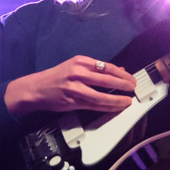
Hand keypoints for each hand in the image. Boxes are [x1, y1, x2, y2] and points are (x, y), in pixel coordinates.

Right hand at [5, 56, 135, 117]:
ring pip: (101, 95)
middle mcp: (78, 73)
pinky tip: (115, 108)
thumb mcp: (75, 66)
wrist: (36, 88)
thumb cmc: (57, 76)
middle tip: (133, 88)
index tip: (131, 78)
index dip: (122, 74)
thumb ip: (96, 68)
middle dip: (124, 85)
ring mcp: (75, 88)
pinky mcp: (72, 101)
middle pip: (107, 79)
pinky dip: (106, 107)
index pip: (107, 66)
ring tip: (127, 101)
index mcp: (80, 61)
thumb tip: (119, 70)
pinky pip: (94, 105)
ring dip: (117, 99)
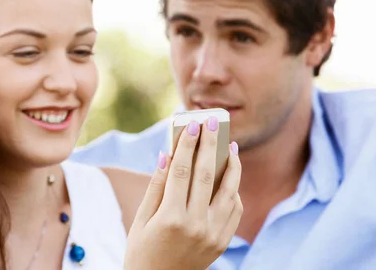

-----

> [WORK INSTRUCTIONS]:
Reproduce exactly and only the lines from the one with "pinky dip: (106, 107)" through the last entry, both included, excluding every picture.

> [ANSWER BELOW]:
pinky dip: (106, 107)
index pip: (107, 66)
ring tip: (127, 101)
index mcp: (80, 61)
thumb tip: (119, 70)
pinky pip: (94, 105)
ring dip: (117, 99)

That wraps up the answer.